Can you update the part of the hypervelocity gun excerpt that opens with "Furthermore, it would" and closes with "Bureau of Standards." and give it again with "smoothbores" changed to "unrifled tubes"?

··· Page excerpt ···

It was to be a 90mm gun with a chromed bore/chamber (this did not appear on production tanks until I think the M1A1s M256 gun).

Furthermore, it would fire pre-engraved projectiles and have the following specifications:

90mm L88
23.8 lb projectile @ 4,200 FPS
60,000 PSI chamber pressure
760 in3 chamber

The end of the war halted development of A-Z, although six barrel forging blanks had been cast by then. During machining of the heat treated forgings, cracks in four of them were found and they were rejected. The remaining two tubes were machined (exterior wise) and sent to Watervliet Arsenal in April 1946 as smoothbores, ready for rifling; the Ordnance department had agreed to complete them and test them, while the Naval Gun Factory had agreed to chrome plate them with the help of the National Bureau of Standards.
 
It would seem not. Division 1 was investigating both sabotted 90 mm rounds and pre-engraved projectiles (akin to their .50-cal PE rounds).


"Preliminary tests of the final design of an all-steel 90-mm sabot-projectile with an 8-lb tungsten carbide core, which were made just before the work was terminated, indicated that by the use of such a projectile the muzzle velocity of the standard gun was raised from 2,700 to 3,700 fps. The projectile’s accuracy was as good as that of the standard 90-mm projectile. [...]

EXPERIMENTAL HYPERVELOCITY GUN

After Division l’s investigations had yielded a rational explanation of the phenomenon of gun erosion and had pointed the way toward the development of erosion resistant materials, an attempt was made to apply this new knowledge to the development of a practical hypervelocity gun. The first step in this direction was to have been an experimental 90-mm gun firing at a muzzle velocity of at least 4,000 fps. Two tubes for this gun, chambered and bored but not rifled, were prepared before the termination of the Division’s activities and then were turned over to the Army Ordnance Department for further development. According to the original plans these tubes were to have been chromium plated and were to have fired pre-engraved projectiles, and thus make use of the experience gained in the trial of the 37-mm tubes."
 
Very very interesting. I wonder if it could have been fitted into an appropriate tank like a T32.

··· Record list ···

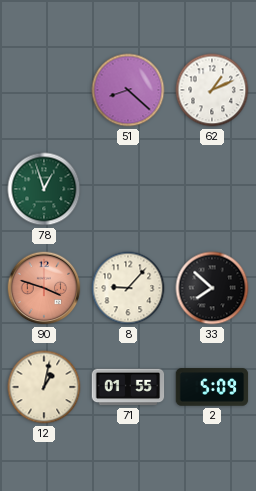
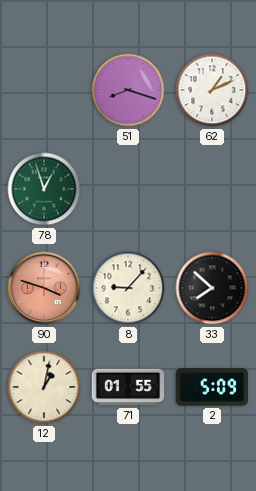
51: 8:22 -> 8:18
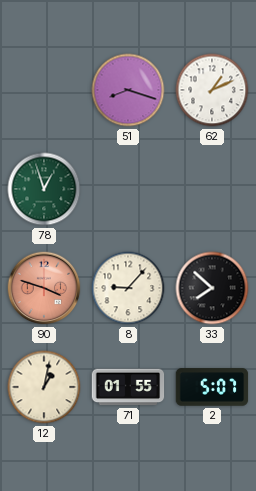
2: 5:09 -> 5:07
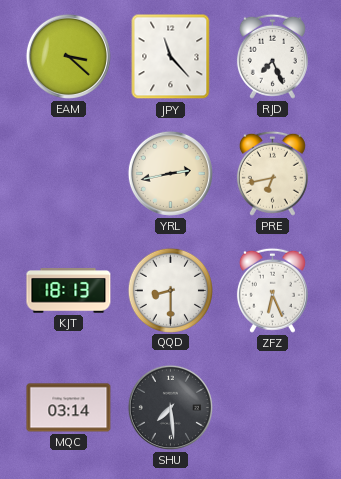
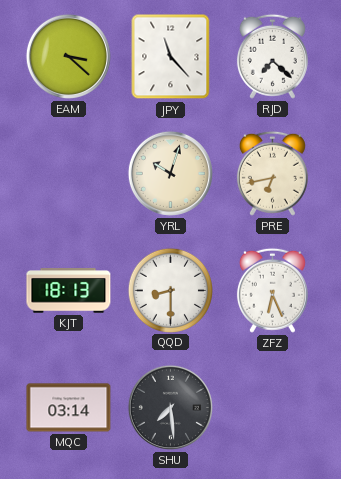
RJD: 7:26 -> 7:22
YRL: 2:43 -> 10:03
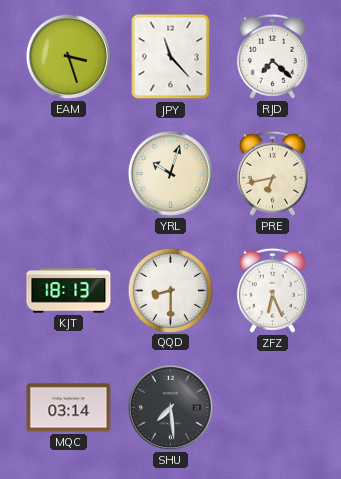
EAM: 3:22 -> 3:27
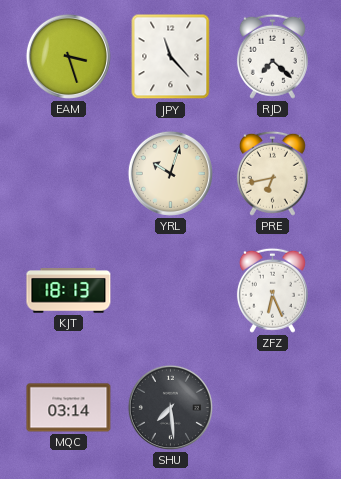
QQD: 8:30 -> none
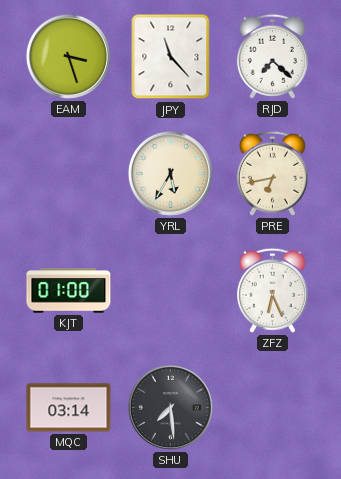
YRL: 10:03 -> 5:35
KJT: 18:13 -> 01:00
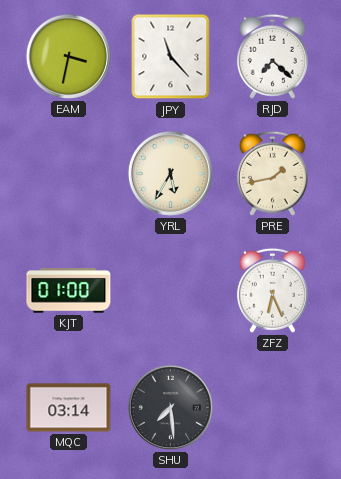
EAM: 3:27 -> 3:32
PRE: 6:43 -> 1:43
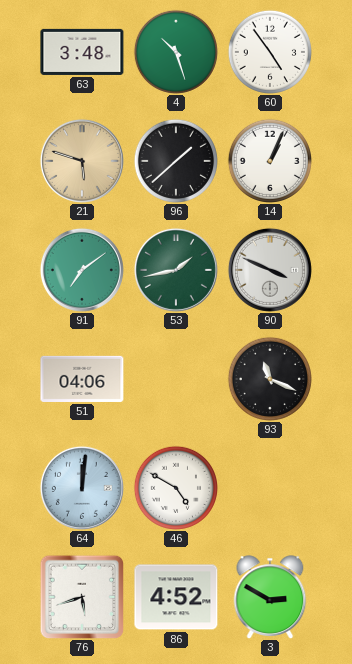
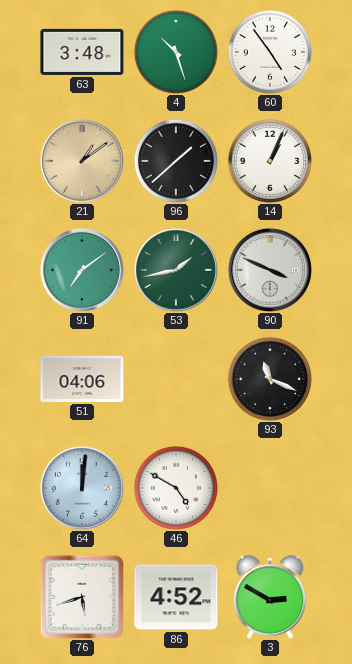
21: 5:48 -> 1:09
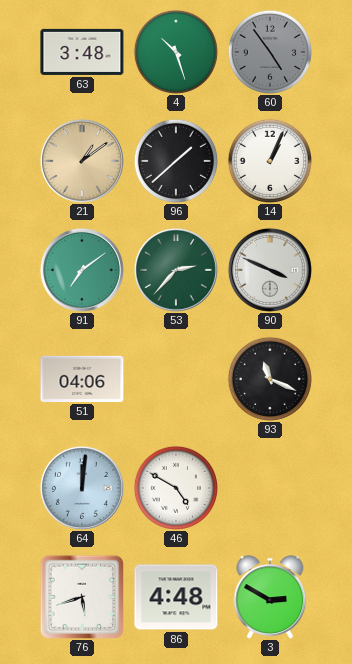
60 dial: white -> grey
53: 1:43 -> 2:37
86: 4:52 -> 4:48
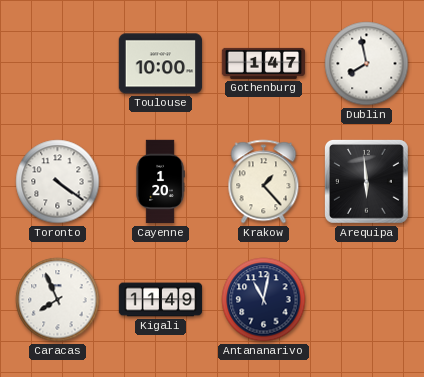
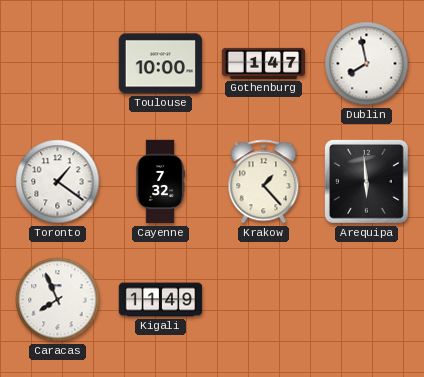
Toronto: 4:21 -> 1:21
Cayenne: 1:20 -> 7:32
Antananarivo: 11:02 -> none
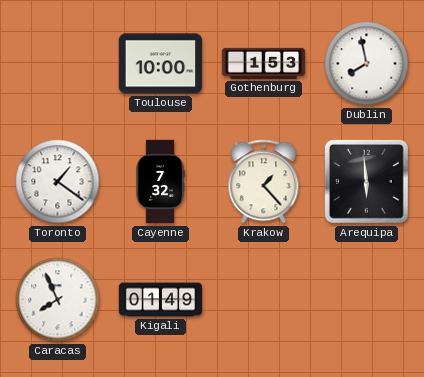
Gothenburg: 1:47 -> 1:53
Kigali: 11:49 -> 01:49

···

## Result
Furthermore, it would fire pre-engraved projectiles and have the following specifications:

90mm L88
23.8 lb projectile @ 4,200 FPS
60,000 PSI chamber pressure
760 in3 chamber

The end of the war halted development of A-Z, although six barrel forging blanks had been cast by then. During machining of the heat treated forgings, cracks in four of them were found and they were rejected. The remaining two tubes were machined (exterior wise) and sent to Watervliet Arsenal in April 1946 as unrifled tubes, ready for rifling; the Ordnance department had agreed to complete them and test them, while the Naval Gun Factory had agreed to chrome plate them with the help of the National Bureau of Standards.